5.3. Sequence Set

5.3.1. Rationale

  • Only unique values

  • Mutable - can add, remove, and modify items

  • Can store elements of any hashable types

  • Set is unordered data structure and do not record element position or insertion

  • Do not support getitem and slice

Hashable (Immutable):

  • int

  • float

  • bool

  • NoneType

  • str

  • tuple

  • frozenset

Non-hashable (Mutable):

  • list

  • set

  • dict

"Hashable types are also immutable" is true for builtin types, but it's not a universal truth. More information in OOP Hash More information in OOP Object Identity

5.3.2. Definition

Defining only with set() - no short syntax:

>>> data = set()

Comma after last element of a one element set is optional. Brackets are required

>>> data = {1}
>>> data = {1, 2, 3}
>>> data = {1.1, 2.2, 3.3}
>>> data = {True, False}
>>> data = {'a', 'b', 'c'}
>>> data = {'a', 1, 2.2, True, None}

Stores only unique values:

>>> {1, 2, 1}
{1, 2}

Compares by values, not types:

>>> {1}
{1}
>>> {1.0}
{1.0}
>>> {1, 1.0}
{1}
>>> {1.0, 1}
{1.0}

Can store elements of any hashable types:

>>> data = {1, 2, 'a'}
>>> data = {1, 2, (3, 4)}
>>>
>>> data = {1, 2, [3, 4]}
Traceback (most recent call last):
TypeError: unhashable type: 'list'
>>>
>>> data = {1, 2, {3, 4}}
Traceback (most recent call last):
TypeError: unhashable type: 'set'

5.3.3. Type Casting

  • set() converts argument to set

>>> data = 'abcd'
>>> set(data) == {'a', 'b', 'c', 'd'}
True
>>> data = ['a', 'b', 'c', 'd']
>>> set(data) == {'a', 'b', 'c', 'd'}
True
>>> data = ('a', 'b', 'c', 'd')
>>> set(data) == {'a', 'b', 'c', 'd'}
True
>>> data = {'a', 'b', 'c', 'd'}
>>> set(data) == {'a', 'b', 'c', 'd'}
True
>>> data = frozenset({'a', 'b', 'c', 'd'})
>>> set(data) == {'a', 'b', 'c', 'd'}
True

5.3.4. Deduplicate

Works with str, list, tuple, frozenset

>>> data = [1, 2, 3, 1, 1, 2, 4]
>>> set(data)

— Data section —
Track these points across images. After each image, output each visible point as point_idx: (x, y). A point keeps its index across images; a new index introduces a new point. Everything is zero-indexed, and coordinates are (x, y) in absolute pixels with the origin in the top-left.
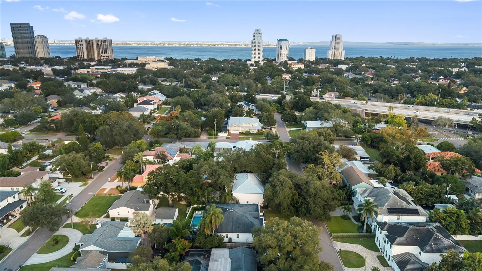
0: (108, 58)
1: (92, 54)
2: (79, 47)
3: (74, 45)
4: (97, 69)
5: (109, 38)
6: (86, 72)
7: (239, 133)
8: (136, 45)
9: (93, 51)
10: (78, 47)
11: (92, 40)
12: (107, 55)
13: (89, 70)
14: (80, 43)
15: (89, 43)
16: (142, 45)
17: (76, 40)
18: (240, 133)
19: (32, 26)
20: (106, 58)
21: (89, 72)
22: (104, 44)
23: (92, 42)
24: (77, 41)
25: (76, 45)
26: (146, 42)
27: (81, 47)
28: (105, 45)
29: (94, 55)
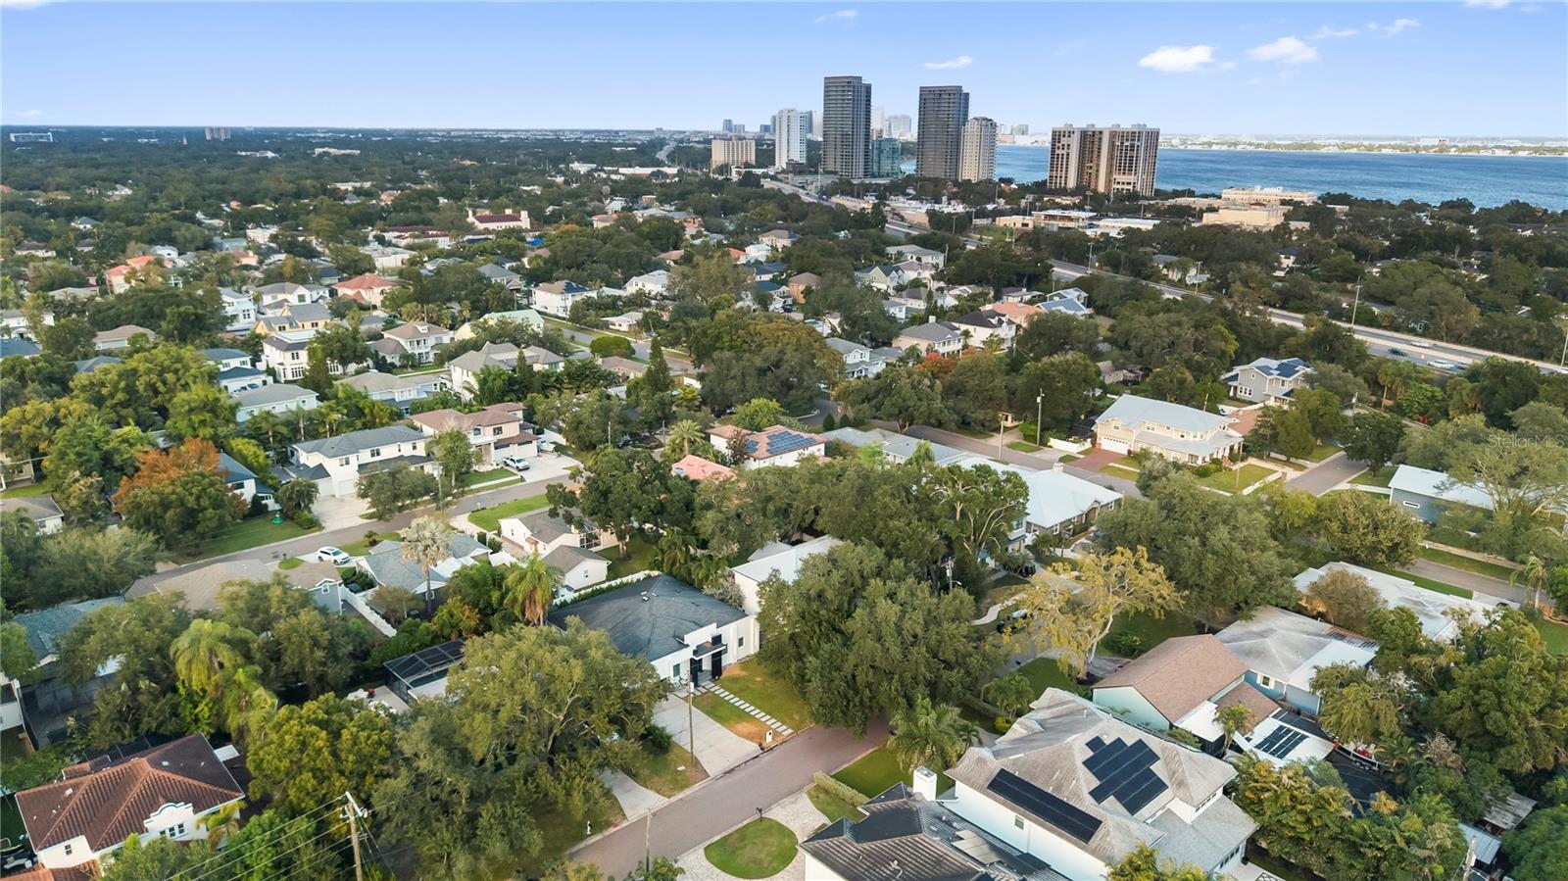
0: (1131, 187)
1: (1093, 177)
2: (1060, 152)
3: (1050, 145)
4: (1053, 217)
5: (1151, 126)
6: (1019, 225)
7: (1126, 453)
8: (1334, 150)
9: (1098, 165)
10: (1057, 152)
11: (1101, 133)
12: (1131, 178)
13: (1028, 220)
14: (1064, 141)
15: (1089, 140)
16: (1355, 150)
17: (1054, 132)
18: (1129, 452)
19: (967, 95)
20: (1126, 187)
21: (1027, 225)
22: (1128, 144)
23: (1100, 139)
24: (1057, 136)
25: (1053, 149)
26: (1395, 139)
27: (1064, 152)
28: (1132, 146)
29: (1097, 177)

— What to work on —
**a)** According to the Python sets tutorial, what error is raised when a list is placed inside a set literal?
**b)** For each statement, say whether it agrees with the Python sets tutorial, and quote the words that decide it: (i) sets support getitem and slice; (ii) the claim that hashable types are also immutable holds in every case; (iii) a set keeps only unique values.
**c)** Please carry the Python sets tutorial on from its final line.
The items have nothing to do with what is asked here.

— Task results —
**a)** TypeError: unhashable type: 'list'

**b)**
(i) No: "Do not support getitem and slice"
(ii) No: "it's not a universal truth"
(iii) Yes: "Stores only unique values"

**c)**
{1, 2, 3, 4}

Converting set deduplicate items:

>>> data = ['Twardowski',
...         'Twardowski',
...         'Watney',
...         'Twardowski']
...
>>> set(data) == {'Twardowski', 'Watney'}
True

5.3.5. Add

>>> data = {1, 2}
>>>
>>> data.add(3)
>>> data == {1, 2, 3}
True
>>>
>>> data.add(3)
>>> data == {1, 2, 3}
True
>>>
>>> data.add(4)
>>> data == {1, 2, 3, 4}
True
>>> data = {1, 2}
>>> data.add([3, 4])
Traceback (most recent call last):
TypeError: unhashable type: 'list'
>>> data = {1, 2}
>>> data.add((3, 4))
>>> data == {1, 2, (3, 4)}
True
>>> data = {1, 2}
>>> data.add({3, 4})
Traceback (most recent call last):
TypeError: unhashable type: 'set'
>>> data = {1, 2}
>>> data.add(frozenset({3,4}))
>>> data
{frozenset({3, 4}), 1, 2}

5.3.6. Update

>>> data = {1, 2}
>>> data.update({3, 4})
>>> data == {1, 2, 3, 4}
True
>>> data.update([5, 6])
>>> data == {1, 2, 3, 4, 5, 6}
True
>>> data.update((7, 8))
>>> data == {1, 2, 3, 4, 5, 6, 7, 8}
True

5.3.7. Pop

Gets and remove items

>>> data = {1, 2, 3}
>>> value = data.pop()
>>> value in [1, 2, 3]
True

5.3.8. Membership

Is Disjoint?:

  • True - if there are no common elements in data and x

  • False - if any x element are in data

>>> data = {1,2}
>>>
>>> data.isdisjoint({1,2})
False
>>> data.isdisjoint({1,3})
False
>>> data.isdisjoint({3,4})
True

Is Subset?:

  • True - if x has all elements from data

  • False - if x don't have element from data

>>> data = {1,2}
>>>
>>> data.issubset({1})
False
>>> data.issubset({1,2})
True
>>> data.issubset({1,2,3})
True
>>> data.issubset({1,3,4})
False
>>> {1,2} < {3,4}
False
>>> {1,2} < {1,2}
False
>>> {1,2} < {1,2,3}
True
>>> {1,2,3} < {1,2}
False
>>> {1,2} <= {3,4}
False
>>> {1,2} <= {1,2}
True
>>> {1,2} <= {1,2,3}
True
>>> {1,2,3} <= {1,2}
False

Is Superset?: * True - if data has all elements from x * False - if data don't have element from x

>>> data = {1,2}
>>>
>>> data.issuperset({1})
True
>>> data.issuperset({1,2})
True
>>> data.issuperset({1,2,3})
False
>>> data.issuperset({1,3})
False
>>> data.issuperset({2,1})
True
>>> {1,2} > {1,2}
False
>>> {1,2} > {1,2,3}
False
>>> {1,2,3} > {1,2}
True
>>> {1,2} >= {1,2}
True
>>> {1,2} >= {1,2,3}
False
>>> {1,2,3} >= {1,2}
True

5.3.9. Basic Operations

Union (returns sum of elements from data and x):

>>> data = {1,2}
>>>
>>> data.union({1,2})
{1, 2}
>>> data.union({1,2,3})
{1, 2, 3}
>>> data.union({1,2,4})
{1, 2, 4}
>>> data.union({1,3}, {2,4})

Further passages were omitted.